Mario Mola: "Vivimos para entrenarnos... y poco más"

El triatleta mallorquín Mario Mola celebra su victoria en la prueba de Londres de las Series Mundiales 2014, su primer éxito en la principal competición mundial.
El triatleta mallorquín Mario Mola celebra su victoria en la prueba de Londres de las Series Mundiales 2014, su primer éxito en la principal competición mundial.
GERRY PENNY / EFE

Aunque quedan unos cuantos compromisos, la temporada está más que completada. Y no se le ha dado nada mal. Han sido varios los éxitos en este 2014 de Mario Mola, el triatleta mallorquín al que muchos señalan como el relevo natural de Javier Gómez Noya, pero ninguno como el haberse estrenado en la prueba de las Series Mundiales celebrada en Londres. Y claro, para Mola es el mejor momento del año. "Fue una carrera vistosa, atractiva. Me quedo con las últimas zancadas de los últimos minutos de la carrera a pie. Las diferencias no habían sido muchas, pero en esos momentos finales... ¡buf!", se estremece el mallorquín, imparable en su paso a paso anual desde que se proclamó campeón del mundo júnior.

Tercero en la general final de 2013 y segundo en la de 2014 (un año, éste, donde subió también al podio en Yokohama y Edmonton, como segundo; y en Chicago, siendo tercero),  una hipotética progresión le deja poco margen de salto de cara al año que viene. "Ojalá en 2015 pueda repetir y volver a estar ahí arriba o por lo menos a más nivel. Pero Javi es el más fuerte. Y también Alistair [Brownlee, actual campeón olímpico] ha estado un poco más a su aire por los Juegos de la Commonwealth. Será difícil", reflexiona. Mola comenzó en la natación, pero el mundo del atletismo todavía le mira con melancolía por lo que apuntaba en las categorías inferiores, cualidades que plasma con asiduidad en el sector que decide el triatlón. En la élite comienza a tenerse claro que si el eslovaco Richard Varga es el mejor nadador  del circuito y suele salir del agua primero en las primeras transiciones, en la carrera a pie pocos olvidan a Mola y sus progresiones. Y a Noya ya le ha batido este año en Nueva Zelanda.

Mola comenzó a ejercitarse el año pasado con el canadiense Joel Fillol, un técnico muy respetado en el mundillo con una vitola de genio, de gurú.  Y a vivir otros ambientes. Un año en Estados Unidos. Otro en Nueva Zelanda. "Sinceramente no hay secretos en los entrenamientos. Al final se trata de vivir de concentración todo el año. Vivir para entrenarnos y poco más. El que trabaja logra su recompensa, simplemente. No hemos hecho nada especial en 2014 con respecto a 2013, simplemente seguir entrenándonos, seguir acumulando y sumar experiencia, que es un punto más también. Si las cosas van bien la confianza mejora. Y eso también refuerza".

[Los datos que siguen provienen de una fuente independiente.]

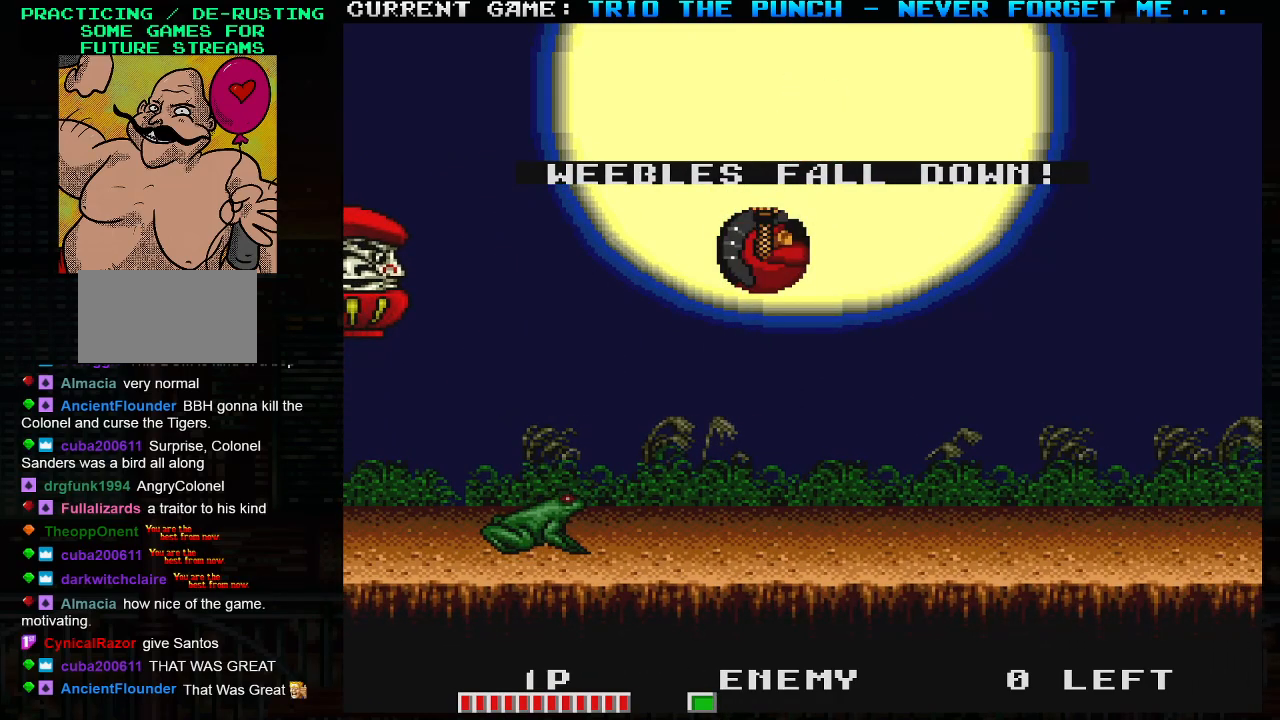
{"buttons": ["SQUARE"], "left_stick": "left", "events": [[233, "SQUARE", "down"], [267, "SQUARE", "up"], [300, "left_stick", "left"], [350, "SQUARE", "down"], [400, "SQUARE", "up"], [483, "SQUARE", "down"]]}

El balear, poco amigo del ocio nocturno desde siempre ("antes no salía mucho por la noche, pero ahora he ido a peor", bromea desde su Mallorca natal en conversación telefónica), lleva una vida deportivamente monacal, acompañado eso sí por su pareja, también triatleta: Carolina Routier.  Y sigue estudiando. "Ahí estamos con Administración y Gestión de Empresas, estudiando a distancia. No quise cambiar de universidad porque cambiando de país... Nos queda más o meno un año".

¿Y cómo es el día a día de Mario Mola? "Aprovechamos mucho el día, las horas de luz, y también descansamos todo lo posible para recuperar y asimilar. Normalmente tenemos tres sesiones de trabajo: mañana, mediodía y tarde. Y la comida no es, digamos, a la española, estar en la mesa a las dos y luego un buen rato de sofá, no. Nos hemos internacionalizado -ríe-. A las 8.30 ya estamos trabajando, paramos entre las 10 y las 12 para retomar el entrenamiento, lo que toque, bici correr o nadar. Nueva parada y nueva sesión. A las 17.00-17.30 acabamos, aunque alguna vez, por el calor, hemos tenido que alargar hasta las 19.00 o 19.30. Pero eso es extraordinario. Lo ideal acabar pronto".

Mola aún apura la temporada, por no acabarla pronto, y afrontará un par de compromisos de Liga Francesa y el Barcelona Thriatlon . "Es que si no, comienzas antes a preparar el año siguiente... Prefiero no acabar tan pronto, alargarla algo más y así puedo empezar más tarde el trabajo". Pero antes, vacaciones. ¿Un hombre que recorre el mundo de lado a lado se queda con ganas de seguir dándole vueltas al planeta? "¡No!", se ríe. "No me apetece demasiado viajar. Prefiero quedarme cerquita de casa".